WORK TO COMPLETE:
Please set down only the lines from the one containing "pyautogui.press('ctrl+@')" through the end of the entries below, exactly, minus any pictures.

DATA UNDER STUDY:
=====
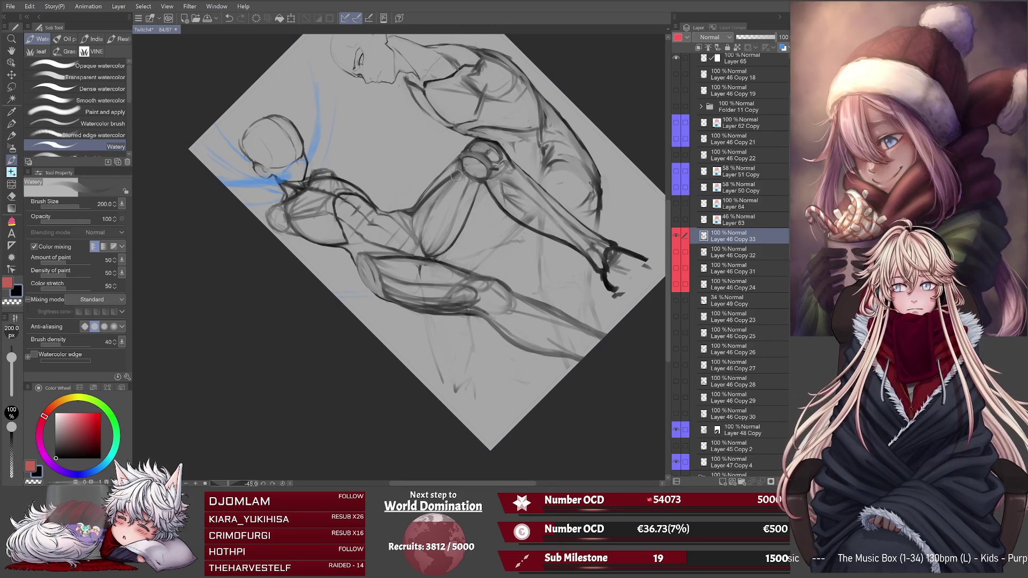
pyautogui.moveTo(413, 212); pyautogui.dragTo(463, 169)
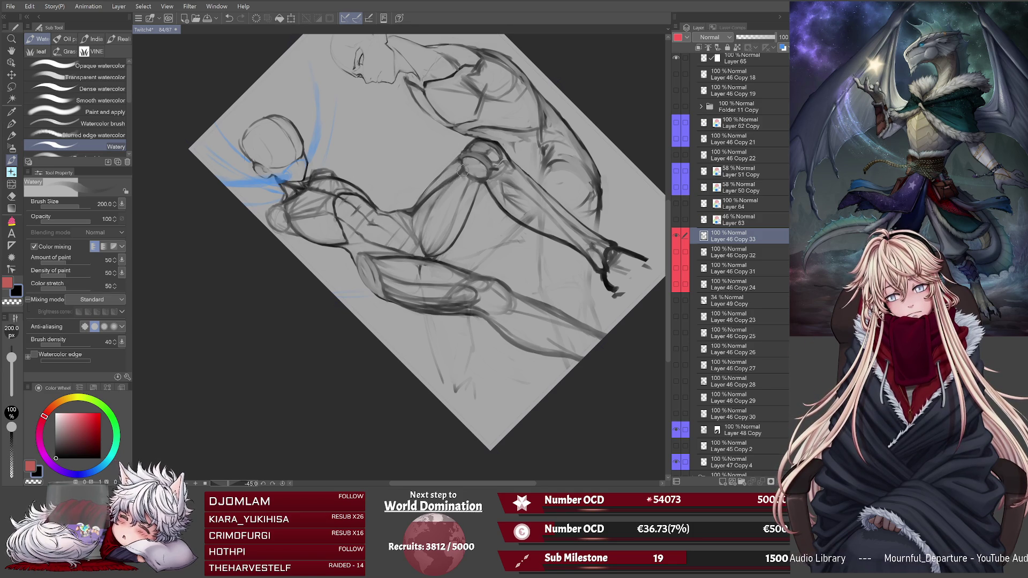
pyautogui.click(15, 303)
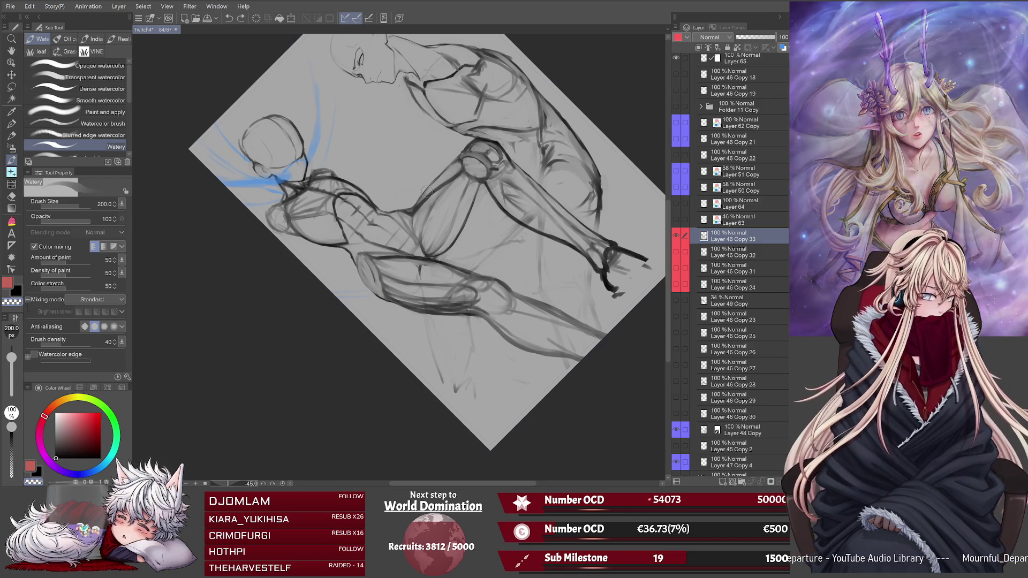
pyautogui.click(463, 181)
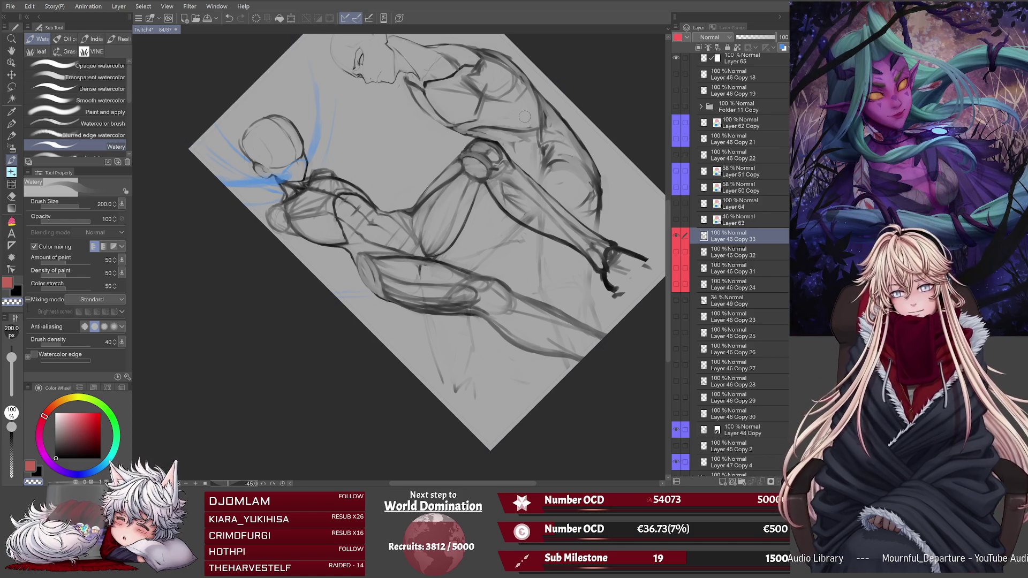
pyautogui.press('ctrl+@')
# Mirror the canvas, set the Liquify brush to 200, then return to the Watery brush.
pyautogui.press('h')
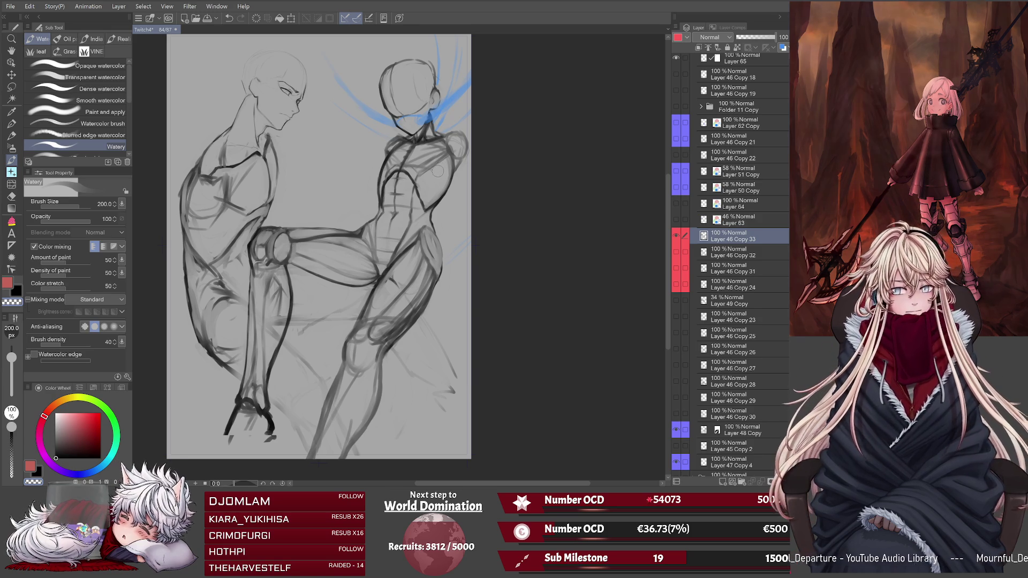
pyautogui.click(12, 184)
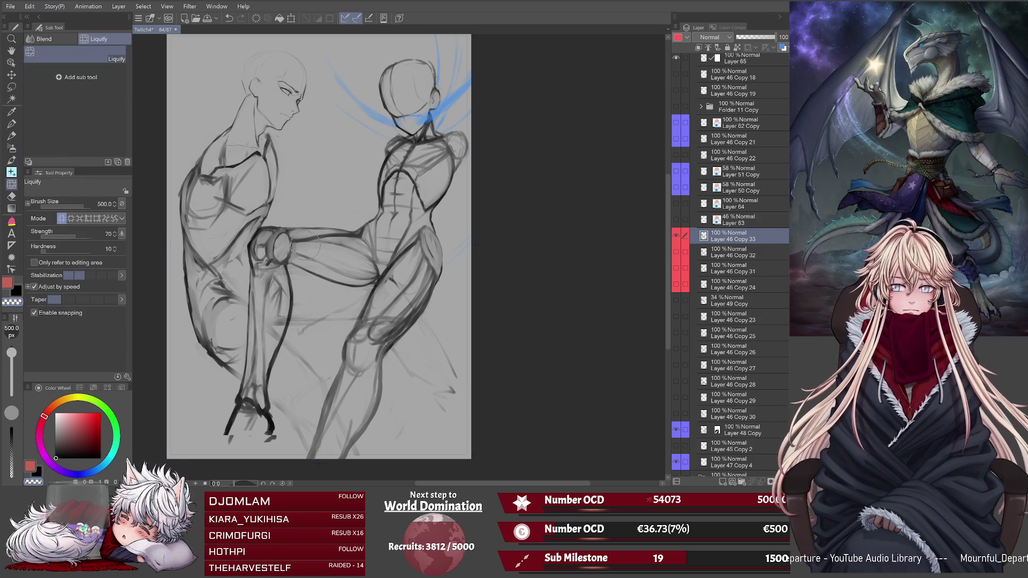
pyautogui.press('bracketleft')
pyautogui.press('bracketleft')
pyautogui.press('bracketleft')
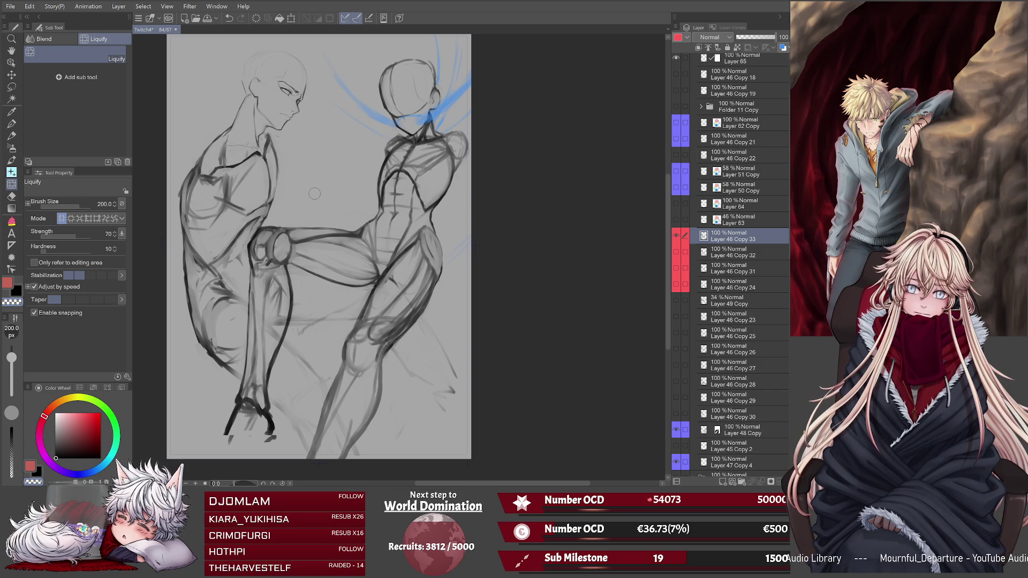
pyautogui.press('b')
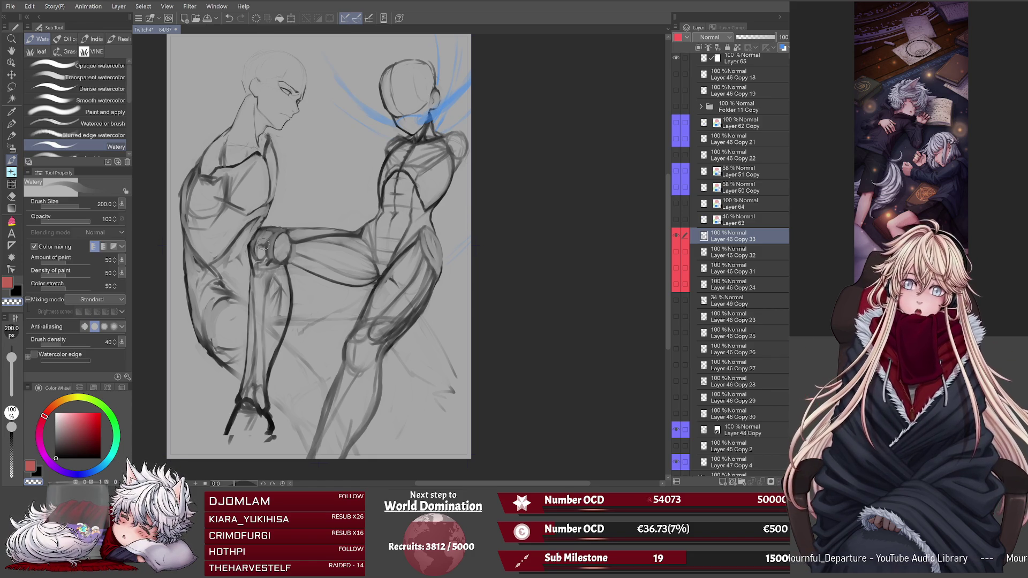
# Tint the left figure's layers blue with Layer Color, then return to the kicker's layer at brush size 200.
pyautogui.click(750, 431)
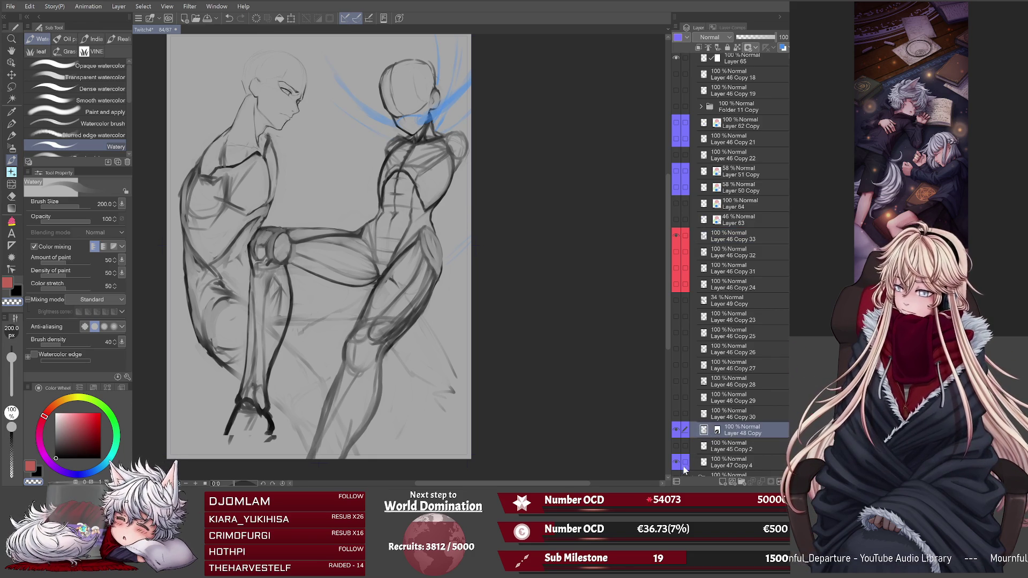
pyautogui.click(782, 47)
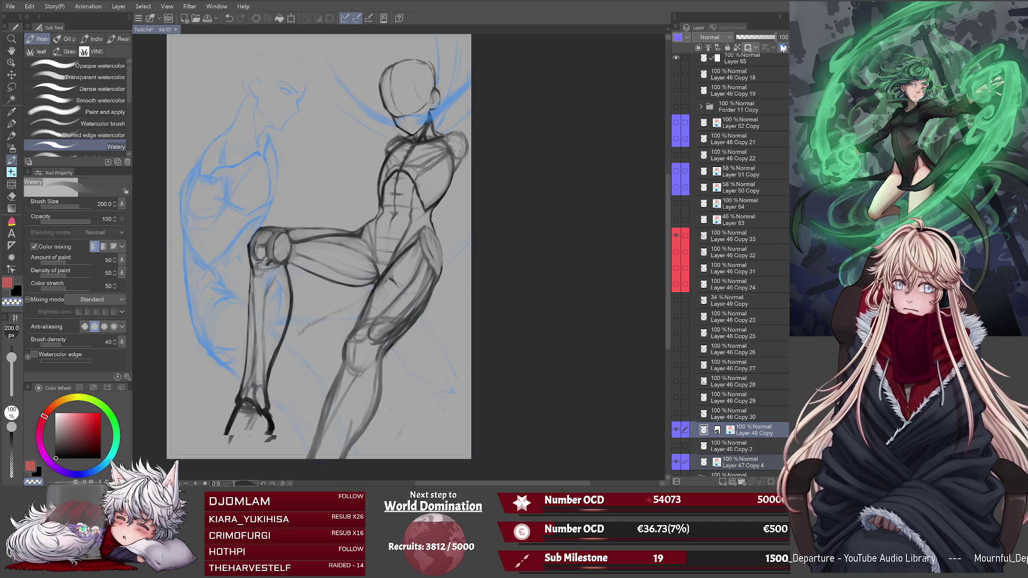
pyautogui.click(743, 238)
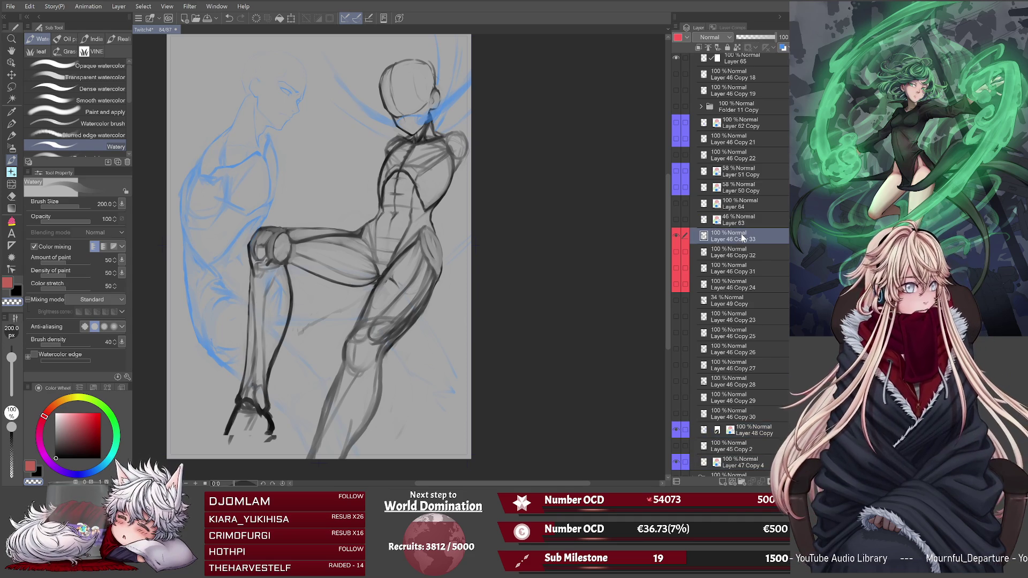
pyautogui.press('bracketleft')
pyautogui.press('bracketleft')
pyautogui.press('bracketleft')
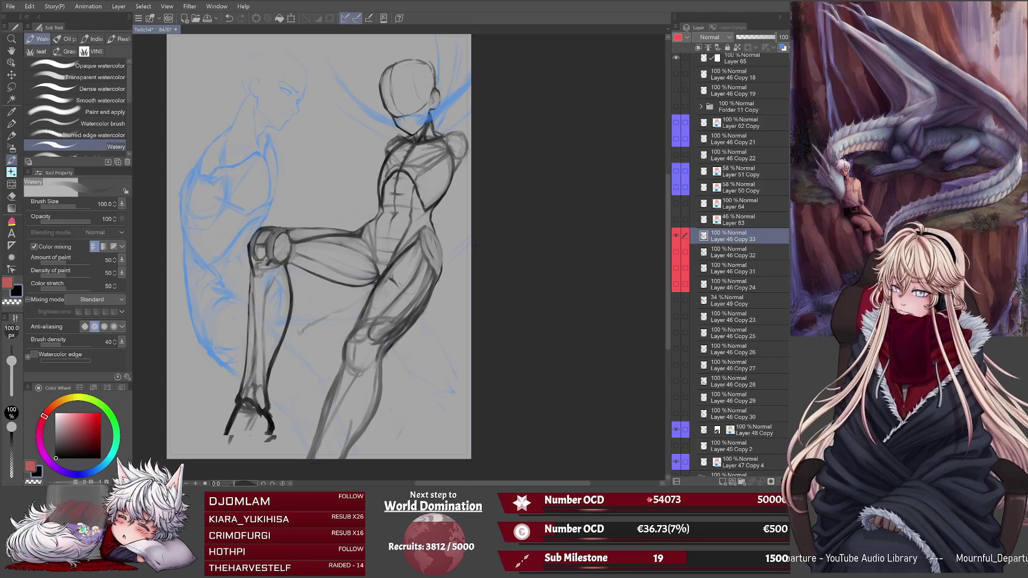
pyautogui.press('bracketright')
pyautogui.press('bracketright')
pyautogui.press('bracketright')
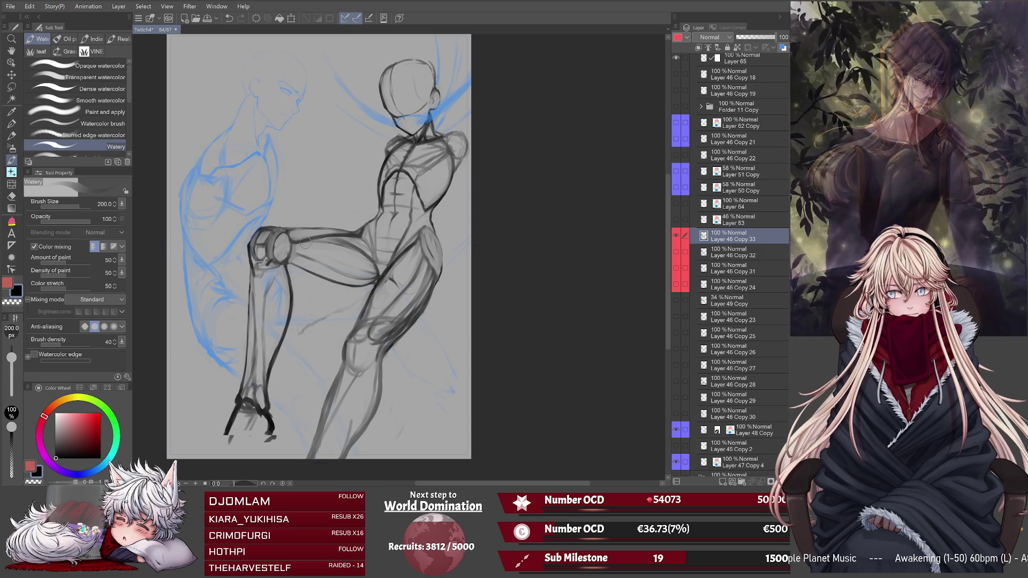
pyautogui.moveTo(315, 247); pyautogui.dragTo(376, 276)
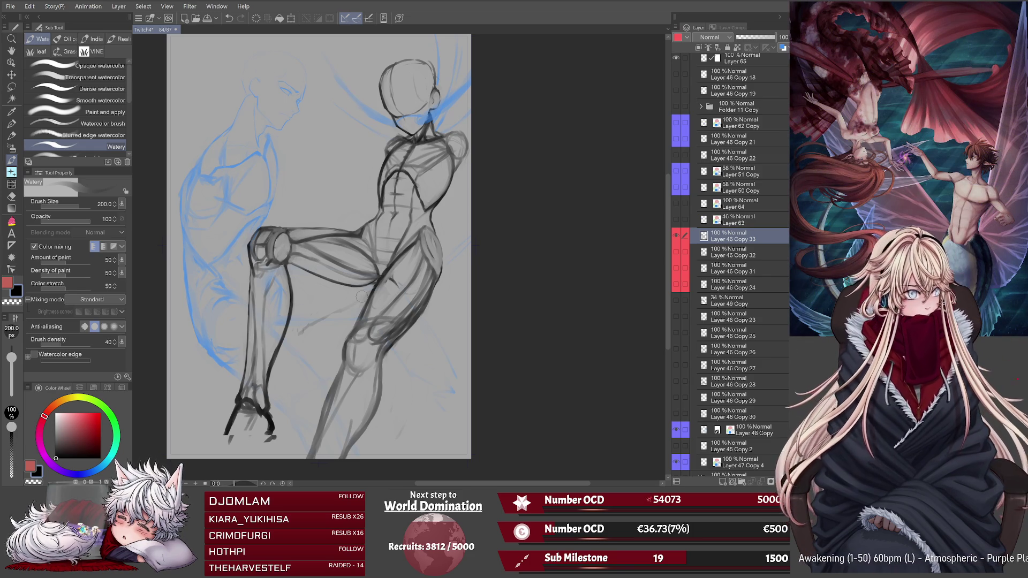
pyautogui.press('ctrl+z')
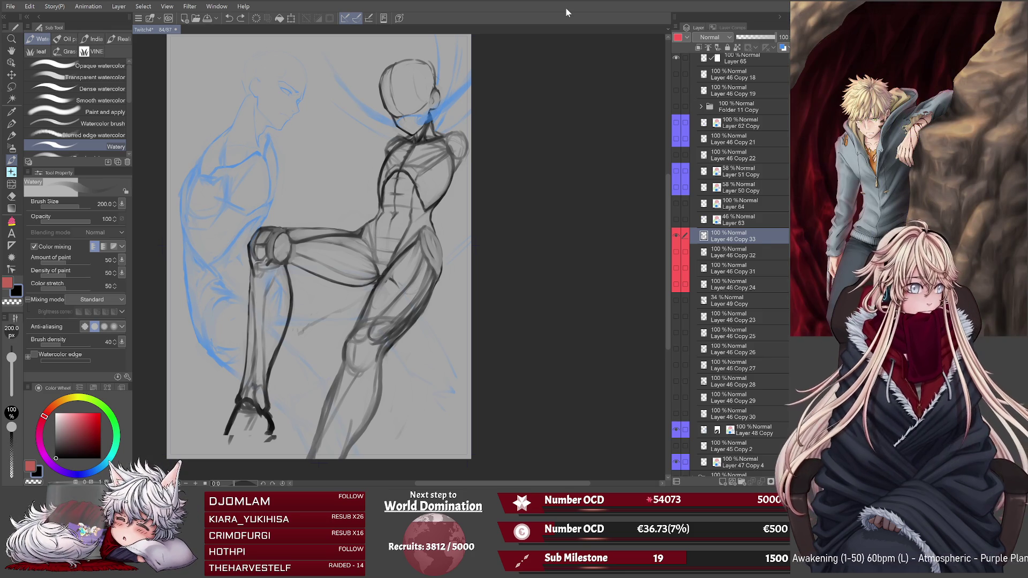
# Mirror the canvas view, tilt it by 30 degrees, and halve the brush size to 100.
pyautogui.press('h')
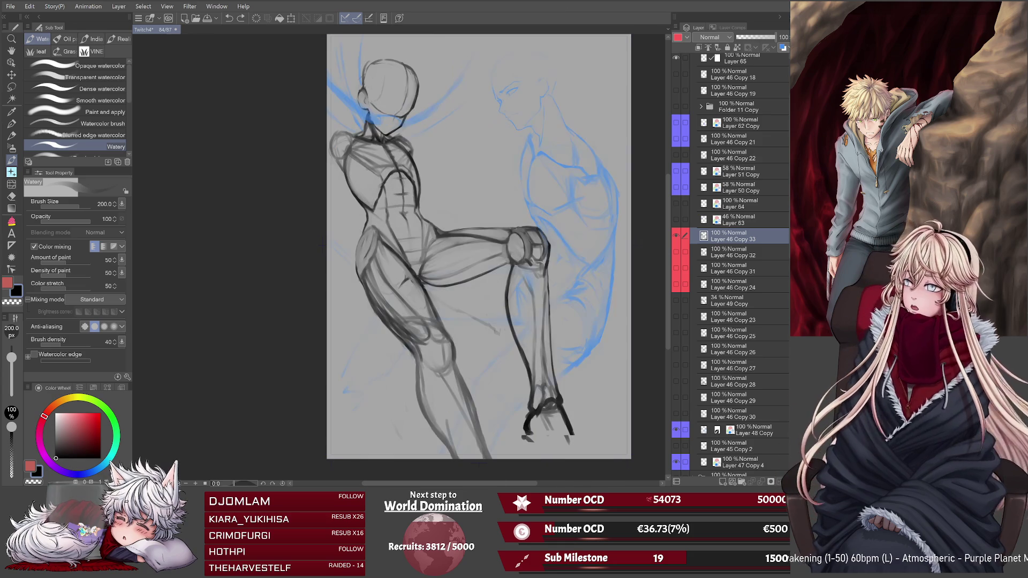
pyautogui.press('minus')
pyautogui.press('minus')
=====
OUTPUT FOR THIS EXERCISE:
pyautogui.press('ctrl+@')
# Mirror the canvas, set the Liquify brush to 200, then return to the Watery brush.
pyautogui.press('h')
pyautogui.click(12, 184)
pyautogui.press('bracketleft')
pyautogui.press('bracketleft')
pyautogui.press('bracketleft')
pyautogui.press('b')
# Tint the left figure's layers blue with Layer Color, then return to the kicker's layer at brush size 200.
pyautogui.click(750, 431)
pyautogui.click(782, 47)
pyautogui.click(743, 238)
pyautogui.press('bracketleft')
pyautogui.press('bracketleft')
pyautogui.press('bracketleft')
pyautogui.press('bracketright')
pyautogui.press('bracketright')
pyautogui.press('bracketright')
pyautogui.moveTo(315, 247); pyautogui.dragTo(376, 276)
pyautogui.press('ctrl+z')
# Mirror the canvas view, tilt it by 30 degrees, and halve the brush size to 100.
pyautogui.press('h')
pyautogui.press('minus')
pyautogui.press('minus')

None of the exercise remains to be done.